Racism was at the core of Nazi medicine. Racism and a bizarre form of genetics that saw all manner of human frailty and weakness from prostitution to alcohol abuse to petty theft as highly heritable. When Hitler set out to kill the handicapped and the mentally ill he did it to protect the genetic future of Germany. When the “useless eaters” were targeted for euthanasia it was because of the threat they posed to the genetic health of future generations. When Nazi doctors mandated abortion it was to eliminate “mongrel” babies. When Nazi doctors analyzed how many of your ancestors had to be Jewish for you to be a Jew or when they killed all manner of Slavs, it was to remove these dangers from undermining the public health of the Reich.

Limbaugh, Beck, Palin and other Holocaust deniers ignore the core racist evil of Nazism. They reach for preposterous analogies between counseling people about living wills and the forced, involuntary mass murder carried out in the name of racism in concentration camps.

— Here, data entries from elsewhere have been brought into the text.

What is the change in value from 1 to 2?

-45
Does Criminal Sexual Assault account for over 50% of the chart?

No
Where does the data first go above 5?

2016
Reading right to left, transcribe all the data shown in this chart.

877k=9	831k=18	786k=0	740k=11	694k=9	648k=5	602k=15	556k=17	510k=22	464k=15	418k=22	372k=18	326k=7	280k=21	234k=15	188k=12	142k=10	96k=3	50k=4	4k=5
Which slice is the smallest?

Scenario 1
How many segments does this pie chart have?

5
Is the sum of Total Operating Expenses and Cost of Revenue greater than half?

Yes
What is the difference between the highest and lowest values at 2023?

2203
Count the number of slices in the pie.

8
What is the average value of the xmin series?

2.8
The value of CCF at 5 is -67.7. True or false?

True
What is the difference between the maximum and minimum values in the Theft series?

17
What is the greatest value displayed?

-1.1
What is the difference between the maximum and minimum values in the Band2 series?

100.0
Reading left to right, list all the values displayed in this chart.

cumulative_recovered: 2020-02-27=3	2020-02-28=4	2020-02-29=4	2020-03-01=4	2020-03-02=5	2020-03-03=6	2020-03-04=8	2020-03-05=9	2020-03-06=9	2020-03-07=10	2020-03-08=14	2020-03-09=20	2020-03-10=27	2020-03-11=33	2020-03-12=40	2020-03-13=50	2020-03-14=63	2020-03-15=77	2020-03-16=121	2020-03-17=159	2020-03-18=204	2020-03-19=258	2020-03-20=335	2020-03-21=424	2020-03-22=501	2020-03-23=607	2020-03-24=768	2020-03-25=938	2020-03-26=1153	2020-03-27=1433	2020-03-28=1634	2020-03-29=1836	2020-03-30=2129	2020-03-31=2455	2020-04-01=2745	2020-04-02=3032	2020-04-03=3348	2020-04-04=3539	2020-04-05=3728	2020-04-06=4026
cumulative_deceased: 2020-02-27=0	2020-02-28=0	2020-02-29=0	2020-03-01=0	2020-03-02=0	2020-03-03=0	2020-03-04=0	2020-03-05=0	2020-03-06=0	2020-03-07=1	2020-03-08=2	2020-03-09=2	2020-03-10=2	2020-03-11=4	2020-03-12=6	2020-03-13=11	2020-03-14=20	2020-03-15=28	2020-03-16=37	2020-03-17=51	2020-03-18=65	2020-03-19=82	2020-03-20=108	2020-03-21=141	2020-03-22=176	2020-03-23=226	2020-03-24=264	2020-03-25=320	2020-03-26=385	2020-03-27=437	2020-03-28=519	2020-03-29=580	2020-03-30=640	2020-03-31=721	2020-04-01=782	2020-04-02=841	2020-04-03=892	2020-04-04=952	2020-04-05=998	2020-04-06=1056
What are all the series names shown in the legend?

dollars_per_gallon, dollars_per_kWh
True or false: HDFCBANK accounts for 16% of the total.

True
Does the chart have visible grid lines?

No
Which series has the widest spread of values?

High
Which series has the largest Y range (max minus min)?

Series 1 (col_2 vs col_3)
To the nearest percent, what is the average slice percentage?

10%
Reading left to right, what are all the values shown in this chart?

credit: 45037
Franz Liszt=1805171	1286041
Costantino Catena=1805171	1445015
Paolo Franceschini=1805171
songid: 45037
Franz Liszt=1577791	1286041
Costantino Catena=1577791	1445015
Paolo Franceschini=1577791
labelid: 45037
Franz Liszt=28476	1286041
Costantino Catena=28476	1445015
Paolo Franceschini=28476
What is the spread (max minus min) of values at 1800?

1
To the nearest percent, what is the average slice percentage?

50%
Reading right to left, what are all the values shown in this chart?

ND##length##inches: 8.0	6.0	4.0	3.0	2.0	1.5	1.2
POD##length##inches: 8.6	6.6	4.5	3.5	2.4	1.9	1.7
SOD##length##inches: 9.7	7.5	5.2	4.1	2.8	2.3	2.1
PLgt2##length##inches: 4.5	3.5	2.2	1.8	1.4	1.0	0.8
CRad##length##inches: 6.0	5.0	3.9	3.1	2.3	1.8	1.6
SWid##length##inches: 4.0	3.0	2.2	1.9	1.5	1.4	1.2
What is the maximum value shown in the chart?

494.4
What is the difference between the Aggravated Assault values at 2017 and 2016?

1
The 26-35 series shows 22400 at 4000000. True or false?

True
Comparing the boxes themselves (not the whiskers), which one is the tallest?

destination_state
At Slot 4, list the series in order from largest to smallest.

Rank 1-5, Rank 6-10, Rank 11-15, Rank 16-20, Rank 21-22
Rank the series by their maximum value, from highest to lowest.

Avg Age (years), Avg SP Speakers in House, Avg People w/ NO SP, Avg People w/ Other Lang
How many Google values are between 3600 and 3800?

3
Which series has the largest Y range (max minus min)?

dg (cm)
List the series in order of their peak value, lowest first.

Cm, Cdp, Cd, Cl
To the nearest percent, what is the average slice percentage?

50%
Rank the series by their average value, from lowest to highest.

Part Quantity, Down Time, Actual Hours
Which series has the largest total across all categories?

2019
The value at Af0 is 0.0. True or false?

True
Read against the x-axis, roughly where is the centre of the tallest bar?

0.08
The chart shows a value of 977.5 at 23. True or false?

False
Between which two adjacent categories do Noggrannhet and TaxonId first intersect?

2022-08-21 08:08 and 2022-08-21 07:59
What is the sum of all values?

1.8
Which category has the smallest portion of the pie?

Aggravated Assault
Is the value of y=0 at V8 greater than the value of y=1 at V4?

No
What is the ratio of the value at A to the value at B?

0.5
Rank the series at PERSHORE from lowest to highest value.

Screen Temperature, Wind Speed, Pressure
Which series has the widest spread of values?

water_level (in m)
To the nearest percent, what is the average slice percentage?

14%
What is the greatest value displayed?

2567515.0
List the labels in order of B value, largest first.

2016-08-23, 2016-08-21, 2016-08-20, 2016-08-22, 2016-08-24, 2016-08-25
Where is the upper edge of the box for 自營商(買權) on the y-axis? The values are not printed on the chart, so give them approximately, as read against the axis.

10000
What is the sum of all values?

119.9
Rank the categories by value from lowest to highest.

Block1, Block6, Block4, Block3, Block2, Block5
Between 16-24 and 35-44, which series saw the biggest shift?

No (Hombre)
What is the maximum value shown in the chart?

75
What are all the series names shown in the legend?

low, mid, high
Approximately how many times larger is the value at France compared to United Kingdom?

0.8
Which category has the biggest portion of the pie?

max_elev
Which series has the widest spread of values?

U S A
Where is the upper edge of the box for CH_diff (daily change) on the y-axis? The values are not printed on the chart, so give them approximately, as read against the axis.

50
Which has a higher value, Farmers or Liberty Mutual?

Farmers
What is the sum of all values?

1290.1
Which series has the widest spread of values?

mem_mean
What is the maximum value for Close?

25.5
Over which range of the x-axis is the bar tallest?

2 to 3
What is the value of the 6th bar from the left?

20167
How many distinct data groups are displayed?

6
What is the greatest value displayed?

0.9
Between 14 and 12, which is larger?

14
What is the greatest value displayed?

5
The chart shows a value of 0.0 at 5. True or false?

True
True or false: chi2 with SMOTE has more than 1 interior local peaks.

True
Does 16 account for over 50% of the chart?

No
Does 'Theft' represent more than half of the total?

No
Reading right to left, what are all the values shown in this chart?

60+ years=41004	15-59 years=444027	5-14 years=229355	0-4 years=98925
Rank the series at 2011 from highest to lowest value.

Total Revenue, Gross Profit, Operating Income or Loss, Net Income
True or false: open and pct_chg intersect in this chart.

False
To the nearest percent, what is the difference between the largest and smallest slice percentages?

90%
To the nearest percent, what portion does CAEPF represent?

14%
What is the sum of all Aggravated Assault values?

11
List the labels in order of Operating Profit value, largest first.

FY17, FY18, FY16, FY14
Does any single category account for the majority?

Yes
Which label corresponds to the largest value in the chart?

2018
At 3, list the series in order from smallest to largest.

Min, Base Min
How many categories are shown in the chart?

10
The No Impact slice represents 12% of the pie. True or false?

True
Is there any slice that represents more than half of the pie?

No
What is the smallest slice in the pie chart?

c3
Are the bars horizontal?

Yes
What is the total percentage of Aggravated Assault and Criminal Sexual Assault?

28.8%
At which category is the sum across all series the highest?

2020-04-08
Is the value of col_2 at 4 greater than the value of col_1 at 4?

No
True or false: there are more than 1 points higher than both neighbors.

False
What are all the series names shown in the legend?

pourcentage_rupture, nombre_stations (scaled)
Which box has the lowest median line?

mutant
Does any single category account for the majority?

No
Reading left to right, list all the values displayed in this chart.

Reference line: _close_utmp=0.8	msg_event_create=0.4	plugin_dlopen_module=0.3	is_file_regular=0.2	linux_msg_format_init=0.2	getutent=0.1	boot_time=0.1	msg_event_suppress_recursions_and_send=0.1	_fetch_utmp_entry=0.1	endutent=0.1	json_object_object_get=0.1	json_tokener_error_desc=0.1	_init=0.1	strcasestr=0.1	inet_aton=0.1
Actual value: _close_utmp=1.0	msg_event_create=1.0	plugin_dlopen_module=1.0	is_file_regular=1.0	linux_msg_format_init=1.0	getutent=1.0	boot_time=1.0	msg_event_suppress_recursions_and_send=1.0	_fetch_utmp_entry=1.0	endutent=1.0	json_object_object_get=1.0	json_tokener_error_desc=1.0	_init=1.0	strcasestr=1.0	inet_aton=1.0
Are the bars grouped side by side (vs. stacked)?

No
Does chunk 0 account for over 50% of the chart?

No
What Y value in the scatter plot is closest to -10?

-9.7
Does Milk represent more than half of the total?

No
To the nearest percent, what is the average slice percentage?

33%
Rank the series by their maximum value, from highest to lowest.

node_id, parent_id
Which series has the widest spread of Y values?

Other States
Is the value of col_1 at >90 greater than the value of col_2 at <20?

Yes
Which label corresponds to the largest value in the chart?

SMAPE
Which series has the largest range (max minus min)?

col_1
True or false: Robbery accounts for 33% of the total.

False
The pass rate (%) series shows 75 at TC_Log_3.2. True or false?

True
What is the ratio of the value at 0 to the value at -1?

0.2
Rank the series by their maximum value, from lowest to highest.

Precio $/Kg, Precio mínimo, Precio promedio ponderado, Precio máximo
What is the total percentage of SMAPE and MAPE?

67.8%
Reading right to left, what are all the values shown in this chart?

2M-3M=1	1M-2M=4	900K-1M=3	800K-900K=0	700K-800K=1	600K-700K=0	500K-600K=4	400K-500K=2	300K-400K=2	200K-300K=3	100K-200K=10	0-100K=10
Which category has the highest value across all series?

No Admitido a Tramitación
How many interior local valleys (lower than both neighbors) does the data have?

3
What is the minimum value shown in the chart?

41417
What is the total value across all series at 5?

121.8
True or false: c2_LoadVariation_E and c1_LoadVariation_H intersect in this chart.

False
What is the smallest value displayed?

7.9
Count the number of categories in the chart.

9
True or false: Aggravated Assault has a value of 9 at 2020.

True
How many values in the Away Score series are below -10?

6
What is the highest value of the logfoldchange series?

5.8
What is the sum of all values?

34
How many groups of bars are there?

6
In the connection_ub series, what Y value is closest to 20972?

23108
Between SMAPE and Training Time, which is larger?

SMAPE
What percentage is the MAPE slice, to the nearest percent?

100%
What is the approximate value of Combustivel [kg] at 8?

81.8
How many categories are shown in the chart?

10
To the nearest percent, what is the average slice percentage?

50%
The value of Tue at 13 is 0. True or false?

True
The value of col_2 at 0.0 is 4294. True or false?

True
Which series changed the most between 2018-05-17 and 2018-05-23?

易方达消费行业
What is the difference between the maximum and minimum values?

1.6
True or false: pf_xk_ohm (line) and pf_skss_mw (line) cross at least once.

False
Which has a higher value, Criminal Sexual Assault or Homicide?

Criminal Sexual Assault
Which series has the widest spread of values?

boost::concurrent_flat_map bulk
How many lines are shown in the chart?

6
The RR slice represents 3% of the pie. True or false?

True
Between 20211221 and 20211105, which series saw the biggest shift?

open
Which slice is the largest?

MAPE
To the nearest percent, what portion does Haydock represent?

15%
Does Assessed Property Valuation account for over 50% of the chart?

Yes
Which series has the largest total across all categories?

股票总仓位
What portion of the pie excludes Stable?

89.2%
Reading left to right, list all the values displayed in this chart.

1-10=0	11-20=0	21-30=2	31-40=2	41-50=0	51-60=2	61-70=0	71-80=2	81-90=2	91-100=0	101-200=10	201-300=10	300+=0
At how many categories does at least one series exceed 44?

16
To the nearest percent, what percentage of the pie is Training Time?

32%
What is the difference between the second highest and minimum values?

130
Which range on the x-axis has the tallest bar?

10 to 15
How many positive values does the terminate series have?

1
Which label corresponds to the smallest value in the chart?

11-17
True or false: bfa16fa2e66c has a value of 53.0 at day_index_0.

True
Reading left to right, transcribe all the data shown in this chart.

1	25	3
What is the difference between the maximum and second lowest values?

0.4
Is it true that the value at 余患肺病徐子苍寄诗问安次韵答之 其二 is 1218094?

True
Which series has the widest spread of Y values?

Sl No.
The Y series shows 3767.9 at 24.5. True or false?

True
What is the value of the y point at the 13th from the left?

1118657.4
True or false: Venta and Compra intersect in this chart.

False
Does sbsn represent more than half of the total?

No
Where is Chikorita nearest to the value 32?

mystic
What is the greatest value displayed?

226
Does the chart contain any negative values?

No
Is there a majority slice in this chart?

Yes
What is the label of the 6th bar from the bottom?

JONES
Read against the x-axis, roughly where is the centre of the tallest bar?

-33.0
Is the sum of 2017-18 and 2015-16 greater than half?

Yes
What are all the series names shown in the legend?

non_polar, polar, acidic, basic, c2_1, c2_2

When the right wing, in their distaste for the President’s push to reform a heath care system that even the American Medical Association and the pharmaceutical industry recognize has to be fixed, suggest that the disabled will be targeted, or that the elderly will be killed or find themselves without health care due to rationing by government bureaucrats as happened in Nazi Germany, they marginalize the gross evil that was the racial bigotry that fueled Nazi programs to euthanize, sterilize, experiment upon and torture people in places that were in no way connected to hospitals, clinics or nursing homes.

There is plenty to debate about health reform. But there is nothing to debate about the contemptible introduction of references, direct or oblique, to Nazi Germany. To do so is to engage in Holocaust denial. To do that is, as those Americans of the greatest generation who died or were injured fighting the Nazi menace well understood, inexcusable.